Pain is a complex phenomenon with immense individual variability in perception that can be influenced by many external factors, such as the degree of anxiety prior to orthodontic treatment [24]. Some of the volunteers reported that they perceived more of a discomfort than a sharp pain, as evidenced by the fact that none of them needed to take drugs for pain. However, at all times, they reported feeling less pain or discomfort on the side where the laser had been applied than on the control side. This study showed that pain on the laser-irradiated side was significantly less than that on non-irradiated side. It is also worth noting that the LLLT resulted in favorable pain reduction, as indexed by the VAS scale, without producing any secondary effects in any of the 20 cases.

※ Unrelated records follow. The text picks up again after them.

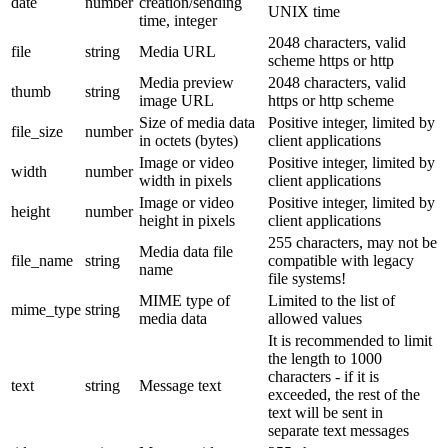
date
number
creation/sending
UNIX time
time, integer
2048 characters, valid
file
string
Media URL
scheme https or http
Media preview
2048 characters, valid
thumb
string
image URL
https or http scheme
Size of media data
Positive integer, limited by
file_size
number
in octets (bytes)
client applications
Image or video
Positive integer, limited by
width
number
width in pixels
client applications
Image or video
Positive integer, limited by
height
number
height in pixels
client applications
255 characters, may not be
Media data file
file_name
string
compatible with legacy
name
file systems!
MIME type of
Limited to the list of
mime_type
string
media data
allowed values
It is recommended to limit
the length to 1000
characters - if it is
text
string
Message text
exceeded, the rest of the
text will be sent in
separate text messages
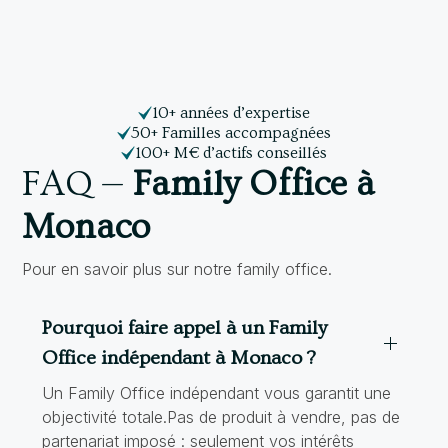
10+ années d’expertise
50+ Familles accompagnées
100+ M€ d’actifs conseillés
FAQ —
Family Office à
Monaco
Pour en savoir plus sur notre family office.
Pourquoi faire appel à un Family
Office indépendant à Monaco ?
Un Family Office indépendant vous garantit une
objectivité totale.Pas de produit à vendre, pas de
partenariat imposé : seulement vos intérêts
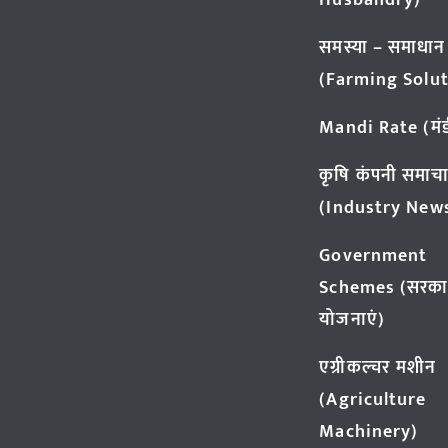
Husbandry)
समस्या – समाधान
(Farming Solut
Mandi Rate (मंडी
कृषि कंपनी समाच
(Industry New
Government
Schemes (सरका
योजनाएं)
एग्रीकल्चर मशीन
(Agriculture
Machinery)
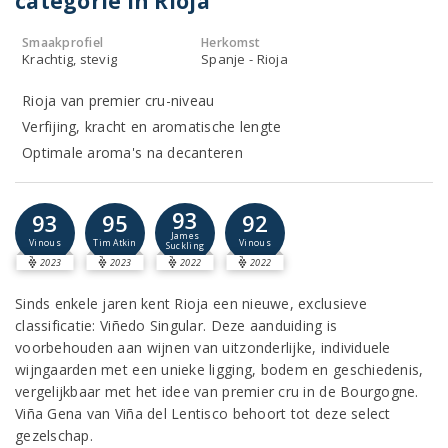
categorie in Rioja
Smaakprofiel
Herkomst
Krachtig, stevig
Spanje - Rioja
Rioja van premier cru-niveau
Verfijing, kracht en aromatische lengte
Optimale aroma's na decanteren
93
93
95
92
James
Vinous
Tim Atkin
Vinous
Suckling
2023
2023
2022
2022
Sinds enkele jaren kent Rioja een nieuwe, exclusieve
classificatie: Viñedo Singular. Deze aanduiding is
voorbehouden aan wijnen van uitzonderlijke, individuele
wijngaarden met een unieke ligging, bodem en geschiedenis,
vergelijkbaar met het idee van premier cru in de Bourgogne.
Viña Gena van Viña del Lentisco behoort tot deze select
gezelschap.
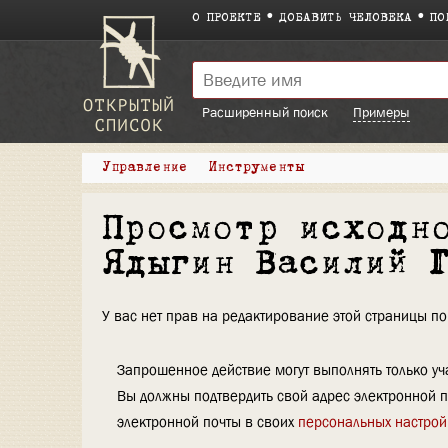
О ПРОЕКТЕ
ДОБАВИТЬ ЧЕЛОВЕКА
ПО
Расширенный поиск
Примеры
Управление
Инструменты
Просмотр исходн
Ядыгин Василий 
У вас нет прав на редактирование этой страницы 
Запрошенное действие могут выполнять только уча
Вы должны подтвердить свой адрес электронной п
электронной почты в своих
персональных настрой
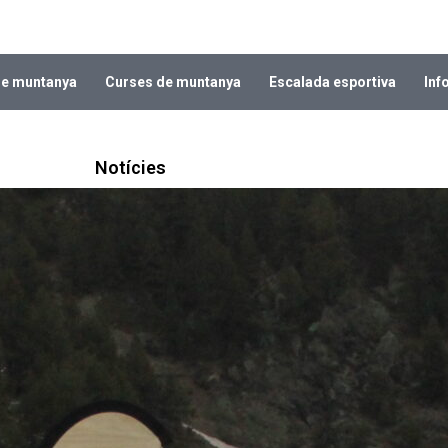
de muntanya
Curses de muntanya
Escalada esportiva
Inf
Notícies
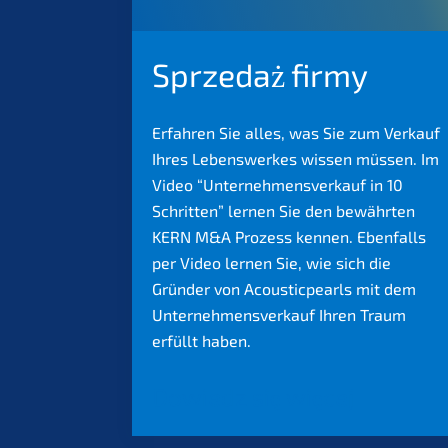
Sprze­daż firmy
Erfah­ren Sie alles, was Sie zum Verkauf
Ihres Lebens­werkes wissen müssen. Im
Video “Unter­nehmens­verkauf in 10
Schrit­ten” lernen Sie den bewähr­ten
KERN
M
&
A Prozess kennen. Ebenfalls
per Video lernen Sie, wie sich die
Gründer von Acoustic­pearls mit dem
Unter­nehmens­verkauf Ihren Traum
erfüllt haben.
Dowiedz się więcej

Orthodontic patients are sometimes given NSAIDs to reduce pain, but these drugs have been shown to decrease the rate of tooth movement [45]. Use of low-laser power density treatments (i.e., phototherapy, LLLT) in orthodontic treatments can reduce pain and discomfort in a noninvasive manner, removing the need for anti-inflammatory drugs.

Conclusions

The results of this study demonstrate that application of a low-power laser at 830 nm with the parameters specified herein is an effective method of pain control in orthodontic patients after elastic separator placement. Pain intensity was significantly lower in the laser-treated quadrant than in the control side. Peak discomfort was documented 6–24 h after elastic separator placement, and pain intensity began to be reduced 48 h post-treatment.